Drilling at the speed of air

February 10th, 2014 | Posted by in gray-four | QL 120 | Secoroc

Pneumatic hammer drilling faster and more economical than mud drilling









Josh Marcus, senior product specialist of Atlas Copco Secoroc down-hole tools, said pneumatic hammer drilling gives drillers an advantage in all but the most extremely soft ground conditions. And when weighted drilling fluid is not required to control the formations, hammer drilling should be the favored technique.

Tom Weller is one of the industry’s leading proponents of pneumatic drilling. Not only does Weller prefer it for carrier-mounted top drive rigs doing surface work, he also takes advantage of its cost-reducing speed on conventional rigs.

“A conventional triple drill rig is great for drilling with the QL 120 hammer,” Weller said. “Hydraulics give perfect control on the break. You can control it with fast reaction to weight on bit. Maintains a constant feed rate.”

Weller was working as a drilling superintendent for an unconventional oil and gas development company at an Ohio pad that required 10 top holes. Using an Atlas Copco Secoroc QL 120 hammer to drill 12 ¼-inch-diameter holes, the rate of penetration exceeded 400 feet (122 m) an hour. Weller said, “We were flying along. In just over 16 hours we drilled 2,550 feet (777 m).”

Weller said the instantaneous ROP read up to 600 feet (183 m) an hour at times. They would pull back for cutting management. “To drill this fast you have to know the formation.”

Pushing the hammer in an abrasive formation could cause premature failure of the bit. Here they were drilling through Onondaga limestone and then a big seam of Oriskany sandstone at 4,100 feet (1,250 m). After that they passed through hard Clinton sedimentary rock before the Queenston shale beds to the resource layers.
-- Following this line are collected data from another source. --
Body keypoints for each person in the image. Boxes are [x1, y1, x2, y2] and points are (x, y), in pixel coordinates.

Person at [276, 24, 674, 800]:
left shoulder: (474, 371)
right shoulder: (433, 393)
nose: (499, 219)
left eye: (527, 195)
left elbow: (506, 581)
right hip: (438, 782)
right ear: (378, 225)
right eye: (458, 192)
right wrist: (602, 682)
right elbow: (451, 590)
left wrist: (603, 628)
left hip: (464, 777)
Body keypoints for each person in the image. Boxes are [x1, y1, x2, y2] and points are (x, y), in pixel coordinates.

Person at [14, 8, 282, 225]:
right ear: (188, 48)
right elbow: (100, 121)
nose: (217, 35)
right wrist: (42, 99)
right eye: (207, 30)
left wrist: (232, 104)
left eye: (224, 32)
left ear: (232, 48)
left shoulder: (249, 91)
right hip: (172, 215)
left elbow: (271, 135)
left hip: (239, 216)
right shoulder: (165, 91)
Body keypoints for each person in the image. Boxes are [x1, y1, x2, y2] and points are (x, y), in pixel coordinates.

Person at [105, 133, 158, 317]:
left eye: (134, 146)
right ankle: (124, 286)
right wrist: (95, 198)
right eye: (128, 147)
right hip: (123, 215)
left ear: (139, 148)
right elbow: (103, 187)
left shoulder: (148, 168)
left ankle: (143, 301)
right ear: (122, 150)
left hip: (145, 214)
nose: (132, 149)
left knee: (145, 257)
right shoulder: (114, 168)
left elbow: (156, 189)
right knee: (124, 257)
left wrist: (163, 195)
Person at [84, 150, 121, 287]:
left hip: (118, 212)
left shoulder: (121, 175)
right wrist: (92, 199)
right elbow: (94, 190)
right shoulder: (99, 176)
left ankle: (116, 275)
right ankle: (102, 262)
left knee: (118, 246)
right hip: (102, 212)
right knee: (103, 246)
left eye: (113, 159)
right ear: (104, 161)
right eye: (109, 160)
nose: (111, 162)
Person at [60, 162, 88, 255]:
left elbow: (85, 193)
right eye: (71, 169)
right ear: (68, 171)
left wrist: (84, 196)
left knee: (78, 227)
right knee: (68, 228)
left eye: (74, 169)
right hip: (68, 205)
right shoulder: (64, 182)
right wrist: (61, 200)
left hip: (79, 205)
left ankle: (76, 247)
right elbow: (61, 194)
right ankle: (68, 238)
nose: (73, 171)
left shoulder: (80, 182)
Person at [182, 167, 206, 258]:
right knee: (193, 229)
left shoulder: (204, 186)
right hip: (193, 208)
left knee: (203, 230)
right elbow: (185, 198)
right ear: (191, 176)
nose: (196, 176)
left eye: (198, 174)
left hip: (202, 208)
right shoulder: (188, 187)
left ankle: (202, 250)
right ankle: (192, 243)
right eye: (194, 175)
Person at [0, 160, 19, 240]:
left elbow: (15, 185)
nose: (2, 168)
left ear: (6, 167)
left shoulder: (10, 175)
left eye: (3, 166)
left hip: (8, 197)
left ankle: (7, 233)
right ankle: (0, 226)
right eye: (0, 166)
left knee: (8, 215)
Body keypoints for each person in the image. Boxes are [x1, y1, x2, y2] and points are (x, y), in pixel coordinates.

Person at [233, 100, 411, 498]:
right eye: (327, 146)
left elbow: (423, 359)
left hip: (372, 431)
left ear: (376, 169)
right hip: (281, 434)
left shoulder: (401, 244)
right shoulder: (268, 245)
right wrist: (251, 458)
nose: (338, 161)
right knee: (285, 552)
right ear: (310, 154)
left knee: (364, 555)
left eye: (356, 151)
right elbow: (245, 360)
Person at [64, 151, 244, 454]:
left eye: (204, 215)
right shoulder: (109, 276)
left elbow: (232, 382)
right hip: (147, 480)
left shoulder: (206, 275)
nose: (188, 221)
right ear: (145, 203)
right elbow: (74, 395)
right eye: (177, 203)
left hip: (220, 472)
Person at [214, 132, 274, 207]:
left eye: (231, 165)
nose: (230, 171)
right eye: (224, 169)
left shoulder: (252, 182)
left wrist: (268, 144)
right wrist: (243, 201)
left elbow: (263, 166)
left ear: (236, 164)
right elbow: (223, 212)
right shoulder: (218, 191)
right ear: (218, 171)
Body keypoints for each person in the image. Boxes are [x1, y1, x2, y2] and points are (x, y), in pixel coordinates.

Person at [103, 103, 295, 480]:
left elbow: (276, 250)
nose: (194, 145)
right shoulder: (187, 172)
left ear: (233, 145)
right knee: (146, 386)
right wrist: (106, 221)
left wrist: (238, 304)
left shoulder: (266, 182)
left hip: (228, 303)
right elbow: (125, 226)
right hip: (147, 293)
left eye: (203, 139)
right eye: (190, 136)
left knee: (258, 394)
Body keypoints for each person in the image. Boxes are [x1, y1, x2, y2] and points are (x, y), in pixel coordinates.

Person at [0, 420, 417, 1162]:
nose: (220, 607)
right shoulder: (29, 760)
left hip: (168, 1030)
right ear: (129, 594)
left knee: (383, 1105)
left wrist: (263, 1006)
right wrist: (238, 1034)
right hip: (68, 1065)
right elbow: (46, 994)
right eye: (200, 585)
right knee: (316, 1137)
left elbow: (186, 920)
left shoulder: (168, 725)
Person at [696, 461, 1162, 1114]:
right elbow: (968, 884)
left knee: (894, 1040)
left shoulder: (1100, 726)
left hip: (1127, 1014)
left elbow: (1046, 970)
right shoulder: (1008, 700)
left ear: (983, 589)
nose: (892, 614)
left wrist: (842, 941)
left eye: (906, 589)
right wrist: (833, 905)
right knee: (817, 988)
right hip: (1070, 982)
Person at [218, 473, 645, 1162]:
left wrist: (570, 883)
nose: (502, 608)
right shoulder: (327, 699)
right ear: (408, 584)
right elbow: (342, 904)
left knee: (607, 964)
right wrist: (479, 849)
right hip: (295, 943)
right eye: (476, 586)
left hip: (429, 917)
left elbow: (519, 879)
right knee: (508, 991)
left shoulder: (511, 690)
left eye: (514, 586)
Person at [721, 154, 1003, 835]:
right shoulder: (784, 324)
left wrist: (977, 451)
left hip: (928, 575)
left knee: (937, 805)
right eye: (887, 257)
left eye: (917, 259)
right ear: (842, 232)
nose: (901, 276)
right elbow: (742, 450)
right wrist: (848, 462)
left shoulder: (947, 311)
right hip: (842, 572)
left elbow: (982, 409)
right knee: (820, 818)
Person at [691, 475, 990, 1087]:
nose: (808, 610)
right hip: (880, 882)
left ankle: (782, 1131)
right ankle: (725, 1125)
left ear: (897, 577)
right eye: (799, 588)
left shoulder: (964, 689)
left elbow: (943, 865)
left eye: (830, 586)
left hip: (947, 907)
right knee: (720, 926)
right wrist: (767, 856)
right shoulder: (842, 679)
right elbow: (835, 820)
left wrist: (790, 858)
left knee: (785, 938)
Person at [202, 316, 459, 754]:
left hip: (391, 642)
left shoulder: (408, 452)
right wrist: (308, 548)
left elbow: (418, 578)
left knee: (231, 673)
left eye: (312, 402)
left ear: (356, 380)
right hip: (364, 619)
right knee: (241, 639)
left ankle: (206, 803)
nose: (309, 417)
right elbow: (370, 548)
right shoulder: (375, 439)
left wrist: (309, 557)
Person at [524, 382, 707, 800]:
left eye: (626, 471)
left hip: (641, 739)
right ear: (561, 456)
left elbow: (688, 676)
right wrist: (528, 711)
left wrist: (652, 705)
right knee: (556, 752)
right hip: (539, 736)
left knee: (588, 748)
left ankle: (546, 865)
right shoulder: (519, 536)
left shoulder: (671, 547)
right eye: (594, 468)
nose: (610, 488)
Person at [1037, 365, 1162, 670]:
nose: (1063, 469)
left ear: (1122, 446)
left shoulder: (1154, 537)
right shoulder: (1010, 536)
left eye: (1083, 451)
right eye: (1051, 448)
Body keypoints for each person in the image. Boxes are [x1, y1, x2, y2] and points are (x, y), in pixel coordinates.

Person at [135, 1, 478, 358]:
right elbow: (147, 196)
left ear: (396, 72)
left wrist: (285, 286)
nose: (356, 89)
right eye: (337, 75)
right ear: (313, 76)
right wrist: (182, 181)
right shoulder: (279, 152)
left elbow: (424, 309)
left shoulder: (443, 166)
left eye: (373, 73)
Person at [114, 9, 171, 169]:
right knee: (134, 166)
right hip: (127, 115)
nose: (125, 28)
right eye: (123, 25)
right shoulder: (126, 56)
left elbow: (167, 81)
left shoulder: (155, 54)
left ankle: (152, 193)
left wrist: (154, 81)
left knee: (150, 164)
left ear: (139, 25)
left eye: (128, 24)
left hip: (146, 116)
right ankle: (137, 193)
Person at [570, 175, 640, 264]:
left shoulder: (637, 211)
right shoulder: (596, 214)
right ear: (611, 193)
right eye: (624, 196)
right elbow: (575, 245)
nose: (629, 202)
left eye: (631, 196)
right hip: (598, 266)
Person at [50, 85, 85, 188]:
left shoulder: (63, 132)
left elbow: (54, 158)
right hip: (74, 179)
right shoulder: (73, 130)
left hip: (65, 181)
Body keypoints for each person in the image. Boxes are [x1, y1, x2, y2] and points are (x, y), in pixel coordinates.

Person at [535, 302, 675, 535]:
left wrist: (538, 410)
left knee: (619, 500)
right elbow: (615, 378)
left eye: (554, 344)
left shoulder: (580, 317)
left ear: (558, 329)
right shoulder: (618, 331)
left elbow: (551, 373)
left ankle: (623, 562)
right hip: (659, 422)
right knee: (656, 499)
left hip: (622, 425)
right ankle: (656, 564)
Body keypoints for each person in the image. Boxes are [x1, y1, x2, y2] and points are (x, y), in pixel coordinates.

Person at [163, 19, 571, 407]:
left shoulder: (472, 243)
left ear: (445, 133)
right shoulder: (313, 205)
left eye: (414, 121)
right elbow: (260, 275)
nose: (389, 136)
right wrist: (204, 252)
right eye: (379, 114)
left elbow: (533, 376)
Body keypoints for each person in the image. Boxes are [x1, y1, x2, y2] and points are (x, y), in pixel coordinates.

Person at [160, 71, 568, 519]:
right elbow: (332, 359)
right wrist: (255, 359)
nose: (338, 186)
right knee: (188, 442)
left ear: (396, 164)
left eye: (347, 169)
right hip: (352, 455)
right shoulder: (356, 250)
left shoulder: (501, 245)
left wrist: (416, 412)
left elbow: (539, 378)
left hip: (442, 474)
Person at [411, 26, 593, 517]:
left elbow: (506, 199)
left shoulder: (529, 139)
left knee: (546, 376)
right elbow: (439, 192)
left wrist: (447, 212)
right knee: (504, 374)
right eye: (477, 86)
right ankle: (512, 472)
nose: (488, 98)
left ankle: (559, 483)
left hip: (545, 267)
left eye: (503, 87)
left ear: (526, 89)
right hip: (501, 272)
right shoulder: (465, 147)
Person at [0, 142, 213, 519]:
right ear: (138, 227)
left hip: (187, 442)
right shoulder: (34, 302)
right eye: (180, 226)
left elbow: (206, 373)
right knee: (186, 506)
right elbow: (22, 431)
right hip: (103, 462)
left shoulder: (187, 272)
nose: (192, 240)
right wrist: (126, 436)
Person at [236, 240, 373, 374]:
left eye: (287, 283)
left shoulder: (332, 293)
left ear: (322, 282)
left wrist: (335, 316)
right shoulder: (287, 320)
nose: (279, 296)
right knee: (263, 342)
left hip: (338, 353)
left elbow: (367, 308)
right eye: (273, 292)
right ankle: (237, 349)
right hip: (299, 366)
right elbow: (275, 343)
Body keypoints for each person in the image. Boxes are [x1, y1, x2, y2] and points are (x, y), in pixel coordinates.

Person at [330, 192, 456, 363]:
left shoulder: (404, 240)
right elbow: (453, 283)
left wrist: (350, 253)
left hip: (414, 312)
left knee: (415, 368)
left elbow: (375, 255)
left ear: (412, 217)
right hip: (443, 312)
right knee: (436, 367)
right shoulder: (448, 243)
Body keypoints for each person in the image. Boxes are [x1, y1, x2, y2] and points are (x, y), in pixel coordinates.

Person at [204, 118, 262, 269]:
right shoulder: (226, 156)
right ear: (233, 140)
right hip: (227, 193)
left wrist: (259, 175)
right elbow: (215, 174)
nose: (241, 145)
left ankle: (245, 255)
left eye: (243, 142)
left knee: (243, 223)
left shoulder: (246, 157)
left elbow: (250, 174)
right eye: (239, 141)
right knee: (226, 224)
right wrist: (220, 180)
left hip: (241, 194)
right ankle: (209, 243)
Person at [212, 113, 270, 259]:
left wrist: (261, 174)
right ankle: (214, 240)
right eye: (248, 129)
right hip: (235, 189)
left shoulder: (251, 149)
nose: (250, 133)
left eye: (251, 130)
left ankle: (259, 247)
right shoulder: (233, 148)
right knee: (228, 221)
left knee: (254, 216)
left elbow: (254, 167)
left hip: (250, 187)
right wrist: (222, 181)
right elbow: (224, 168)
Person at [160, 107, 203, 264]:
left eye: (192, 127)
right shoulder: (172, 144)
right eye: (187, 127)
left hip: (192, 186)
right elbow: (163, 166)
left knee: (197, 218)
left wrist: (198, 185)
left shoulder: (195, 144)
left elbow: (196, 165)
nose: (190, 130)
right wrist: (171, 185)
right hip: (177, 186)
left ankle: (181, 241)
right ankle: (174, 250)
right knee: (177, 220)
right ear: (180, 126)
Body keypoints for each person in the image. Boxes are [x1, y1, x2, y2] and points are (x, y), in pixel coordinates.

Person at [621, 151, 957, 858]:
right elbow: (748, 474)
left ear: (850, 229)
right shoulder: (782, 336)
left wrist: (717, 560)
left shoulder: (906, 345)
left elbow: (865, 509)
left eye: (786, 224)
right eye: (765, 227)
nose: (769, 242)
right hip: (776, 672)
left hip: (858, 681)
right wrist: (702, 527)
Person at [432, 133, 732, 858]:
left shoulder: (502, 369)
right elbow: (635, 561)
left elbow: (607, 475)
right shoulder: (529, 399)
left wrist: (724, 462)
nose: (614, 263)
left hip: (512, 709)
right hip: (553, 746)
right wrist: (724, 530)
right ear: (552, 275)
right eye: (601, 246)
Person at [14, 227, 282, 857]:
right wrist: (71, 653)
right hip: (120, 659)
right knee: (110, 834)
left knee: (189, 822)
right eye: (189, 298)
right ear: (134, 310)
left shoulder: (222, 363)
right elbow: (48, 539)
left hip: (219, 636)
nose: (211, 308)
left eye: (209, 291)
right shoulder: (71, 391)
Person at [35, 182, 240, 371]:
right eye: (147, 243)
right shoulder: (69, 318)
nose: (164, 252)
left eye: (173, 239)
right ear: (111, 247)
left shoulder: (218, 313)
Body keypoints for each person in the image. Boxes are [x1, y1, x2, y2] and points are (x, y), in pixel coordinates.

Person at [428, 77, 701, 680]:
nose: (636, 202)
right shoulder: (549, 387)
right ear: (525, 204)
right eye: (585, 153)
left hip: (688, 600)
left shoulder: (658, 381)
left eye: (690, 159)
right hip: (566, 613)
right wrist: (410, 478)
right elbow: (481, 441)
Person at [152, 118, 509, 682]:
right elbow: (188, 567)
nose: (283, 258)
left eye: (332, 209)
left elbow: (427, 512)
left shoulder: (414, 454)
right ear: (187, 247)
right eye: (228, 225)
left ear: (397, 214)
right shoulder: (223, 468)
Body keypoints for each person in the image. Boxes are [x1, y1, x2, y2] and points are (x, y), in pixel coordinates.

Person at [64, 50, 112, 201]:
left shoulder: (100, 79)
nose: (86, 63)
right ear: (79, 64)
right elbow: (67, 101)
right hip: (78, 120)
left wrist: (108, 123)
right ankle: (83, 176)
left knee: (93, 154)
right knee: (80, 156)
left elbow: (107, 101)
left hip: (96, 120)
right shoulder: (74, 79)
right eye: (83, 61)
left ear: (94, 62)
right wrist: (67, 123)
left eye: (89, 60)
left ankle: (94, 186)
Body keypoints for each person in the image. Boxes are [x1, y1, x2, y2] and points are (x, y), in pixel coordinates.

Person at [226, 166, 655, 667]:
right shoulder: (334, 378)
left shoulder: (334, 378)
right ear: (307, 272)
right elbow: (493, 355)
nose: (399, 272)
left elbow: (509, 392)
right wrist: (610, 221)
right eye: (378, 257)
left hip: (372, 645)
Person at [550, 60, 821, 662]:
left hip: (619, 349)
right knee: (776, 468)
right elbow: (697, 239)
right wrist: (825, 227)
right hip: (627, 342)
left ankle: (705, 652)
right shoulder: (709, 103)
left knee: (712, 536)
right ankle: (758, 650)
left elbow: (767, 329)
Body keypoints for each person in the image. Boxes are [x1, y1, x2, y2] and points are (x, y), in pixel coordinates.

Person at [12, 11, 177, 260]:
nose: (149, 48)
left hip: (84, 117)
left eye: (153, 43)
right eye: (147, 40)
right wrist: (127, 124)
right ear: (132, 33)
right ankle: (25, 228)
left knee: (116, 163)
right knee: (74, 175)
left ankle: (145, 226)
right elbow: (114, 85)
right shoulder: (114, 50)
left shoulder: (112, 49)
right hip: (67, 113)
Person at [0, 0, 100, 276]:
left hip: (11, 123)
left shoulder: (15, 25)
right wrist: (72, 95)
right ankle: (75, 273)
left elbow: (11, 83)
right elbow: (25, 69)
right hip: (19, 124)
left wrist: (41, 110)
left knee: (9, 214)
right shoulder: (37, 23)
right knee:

The well profile and casing changes were engineered to the formation. After setting 30-inch conductor casing to 100 feet, drill crews isolated the fresh water zone with a 24-inch hole to 500 feet cased with 18 ⅜-pipe.

From there the well profile narrowed to a 17 ½-inch hole to 1,500 feet cased with 13 ⅜ pipe, continuing the next 4,700 feet (1,432 m) to the kickoff with a 12 ¼-inch hole and 5 ½-inch pipe.

The drilling crew vertical-drilled the hole all the way to its 6,200-foot (1,890 m) kickoff point solely with the QL 120. Drilling with air controlled the formation’s water, using flow rates of up to 6,700 cfm with pressures up to 440 psi.

The drill string consisted of 5-inch drill pipe, nine 6 ½-inch collars, and an Atlas Copco 12 ¼-inch carbide button bit. Weight on bit was from 8,000 to 15,000 pounds. Rotation was 25 rpm.

To complete the well for production, drilling crews fluid-drilled through the oil-producing formation after the kickoff point with an 8 ½-inch PDC bit to a total depth of 14,859 feet (4,530 m) cased with 5 ½-inch pipe.

The drill was penetrating so fast it produced 20 tons of cuttings an hour more than rotary had. It took seven people to manage cuttings instead of the usual four.

Total cost of the hole was calculated to split equally, about half for the vertical and half for the lateral. In general, the longer the lateral, the more expensive the hole’s overall cost per foot.

By comparison, mud drilling would have progressed at 400 to 800 feet per day. Pneumatic hammer drilling had been averaging 2,000 feet or more per day.

The final cost analysis includes the operational cost, mostly fuel. For fluid drilling the rig consumes about 1,500 gallons of fuel per day. On air it only uses 400 gallons. Even including fuel used by eight compressors and their generators, with a combined fuel use of 3,680 gallons a day, air cut overall drilling costs in half.